Princess Libuše is considered the foundress of the city, because she predicted its birth and future splendour. A princess of a Slavic tribe, when she realised that her subjects were unhappy, she succeeded her father and became the first queen. She chose a humble peasant as her husband and started the Premyslid dynasty.
It is said that she gave the city the name Prah (threshold) because she had a vision of a man drawing the threshold of her house.
The Golem is the best known legend, a legacy of the Jewish Prague, with very ancient origins. The term makes its first appearance in the Bible (Old Testament, Psalm 139:16) to indicate a mass still without form, and is present in the fundamental books of Jewish mysticism, the 13th century Zohar (The Book of Splendour), and the Sefer Jezira (The Book of Creation).
Following a principle of Jewish mysticism, according to which the world and life are emanations of the divine name, several legends about the Golem have arisen over the centuries, sometimes different versions of the same story.
The best known legend is the one set in the Prague ghetto at the end of the 16th century, which attributes the creation of the Golem to Rabbi Jehuda Löw ben Bezalel. This is actually the Polish saga of Rabbi Elija Ba’al Schem of Chelm, which was later, i.e. in the 18th century, attributed to the Rabbi of Prague: in this version, the Golem was a protector of the Jewish people from persecution.
Vodník are water sprites living in the Vltava River, whose task is to collect the souls of drowned people and keep them in small glass ampoules deposited at the bottom of the river. According to tradition, they are dressed in green and red, wear a tuba hat and a tailcoat with the left flap dripping. If they live out of the water, they resist very little, and when the tailcoat no longer drips, it is time to dive back in.
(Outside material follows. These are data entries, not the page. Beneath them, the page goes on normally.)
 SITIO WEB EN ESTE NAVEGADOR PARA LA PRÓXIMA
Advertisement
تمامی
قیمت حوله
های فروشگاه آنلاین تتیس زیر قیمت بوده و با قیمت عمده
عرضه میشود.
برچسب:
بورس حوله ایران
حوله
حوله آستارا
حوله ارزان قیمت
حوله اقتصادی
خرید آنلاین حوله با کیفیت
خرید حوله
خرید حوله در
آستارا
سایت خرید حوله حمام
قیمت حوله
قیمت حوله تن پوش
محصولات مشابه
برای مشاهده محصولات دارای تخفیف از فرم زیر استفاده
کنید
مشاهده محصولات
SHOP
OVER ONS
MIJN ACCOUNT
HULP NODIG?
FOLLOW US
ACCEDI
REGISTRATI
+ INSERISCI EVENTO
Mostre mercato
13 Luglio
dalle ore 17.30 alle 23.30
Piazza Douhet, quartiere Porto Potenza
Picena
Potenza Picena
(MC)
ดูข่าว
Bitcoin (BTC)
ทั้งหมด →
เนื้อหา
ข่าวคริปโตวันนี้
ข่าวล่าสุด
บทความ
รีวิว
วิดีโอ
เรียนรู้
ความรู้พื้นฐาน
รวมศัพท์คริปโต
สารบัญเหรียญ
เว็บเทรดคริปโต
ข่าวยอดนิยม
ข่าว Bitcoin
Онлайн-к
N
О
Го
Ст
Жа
In Frantisek Langer’s version (‘Prague Legends’), there were three vodník in the Vltava, one in Kampa, one at the Vyšehrad cliff and one in Na Františku. All three had problematic relationships with the local population, but only the third suffered from loneliness, and also from the few drownings in the area, which provided him with little work. So he took up reading, and had set up a large underwater library among the fish and seaweed.
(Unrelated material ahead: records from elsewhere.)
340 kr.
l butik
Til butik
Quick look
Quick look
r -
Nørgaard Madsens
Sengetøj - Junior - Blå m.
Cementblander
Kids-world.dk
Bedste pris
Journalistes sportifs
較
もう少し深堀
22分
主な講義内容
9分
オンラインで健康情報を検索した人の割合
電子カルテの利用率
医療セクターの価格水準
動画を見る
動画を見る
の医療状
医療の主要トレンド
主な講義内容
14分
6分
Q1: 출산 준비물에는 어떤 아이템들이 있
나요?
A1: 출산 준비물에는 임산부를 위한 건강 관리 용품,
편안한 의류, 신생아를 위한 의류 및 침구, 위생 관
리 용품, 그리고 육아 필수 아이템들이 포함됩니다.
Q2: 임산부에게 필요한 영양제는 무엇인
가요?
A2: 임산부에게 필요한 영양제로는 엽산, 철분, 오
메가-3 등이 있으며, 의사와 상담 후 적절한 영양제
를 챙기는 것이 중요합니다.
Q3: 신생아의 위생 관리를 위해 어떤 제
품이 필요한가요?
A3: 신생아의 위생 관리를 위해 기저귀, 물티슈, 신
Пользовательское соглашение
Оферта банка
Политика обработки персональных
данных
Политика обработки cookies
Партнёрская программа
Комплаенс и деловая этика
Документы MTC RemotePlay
The Charles Bridge has given rise to numerous legends, including one according to which its statues are ‘stone protectors’ (from the title of F. Langer’s short story of the same name), and protect the newborn babies on the island of Kampa, accompanying them throughout their lives – this in return for the care they receive for their preservation.
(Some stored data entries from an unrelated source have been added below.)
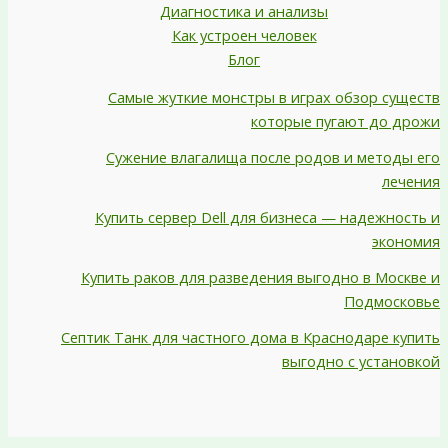
Диагностика и анализы
Как устроен человек
Блог
Самые жуткие монстры в играх обзор существ
которые пугают до дрожи
Сужение влагалища после родов и методы его
лечения
Купить сервер Dell для бизнеса — надежность и
экономия
Купить раков для разведения выгодно в Москве и
Подмосковье
Септик Танк для частного дома в Краснодаре купить
выгодно с установкой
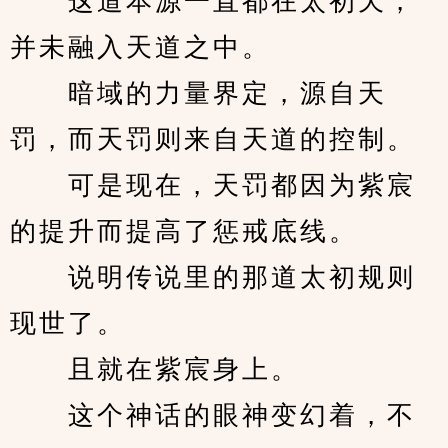
　　这道本源一直都在太初天，
并未融入天道之中。
　　暗域的力量界定，源自天
罚，而天罚则来自天道的控制。
　　可是现在，天罚都因为紫宸
的提升而提高了惩戒底线。
　　说明传说里的那道太初规则
现世了。
　　且就在紫宸身上。
　　这个神话的眼神变幻着，不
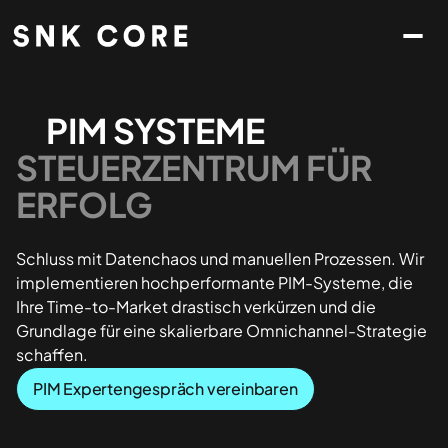
PIM SYSTEME
STEUERZENTRUM FÜR
ERFOLG
Schluss mit Datenchaos und manuellen Prozessen. Wir
implementieren hochperformante PIM-Systeme, die
Ihre Time-to-Market drastisch verkürzen und die
Grundlage für eine skalierbare Omnichannel-Strategie
schaffen.
PIM Expertengespräch vereinbaren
Again Langer (‘Prague Legends’) relates the legend of the sword of St Wenceslas, which was embedded in the bridge wall to protect the city. If there had been an invasion, St Wenceslas would have brandished it, beheading all enemies with a simple cry. But children got hold of it, and it has been untraceable ever since: that is why it is said that children hold the future of the country in their hands.
According to legend, Doctor Faust lived at 40-41 Karlovo namesti, conducting his studies in alchemy there. Certainly, the magician Edward Kelley lived there in the time of Rudolf II.
The house is said to have a curse: a student who lived there disappeared, and a hole was found in the roof: in the same way Faust had been kidnapped by the devil, following the pact by which he had been given the gift of eternal youth.
The legend of Dalibor is one of the best known Prague legends, also performed by Bedrich Smetana in 1868. According to this legend, a man named Dalibor from Kozojedy, a small town in the vicinity of Litomerice, was sentenced to death and imprisoned in the castle tower for sheltering rebellious peasants.
While awaiting the day of execution, Dalibor played his violin and the music coming from his cell was so beautiful that it moved and enchanted all the inhabitants of Prague.
The local authorities, therefore, did not feel like announcing the day Dalibor would be executed. Only when the violin fell silent did the inhabitants of Prague realise that Dalibor’s last hour had come.
The legends of Prague come alive in the various tours that are organised every night in the city centre.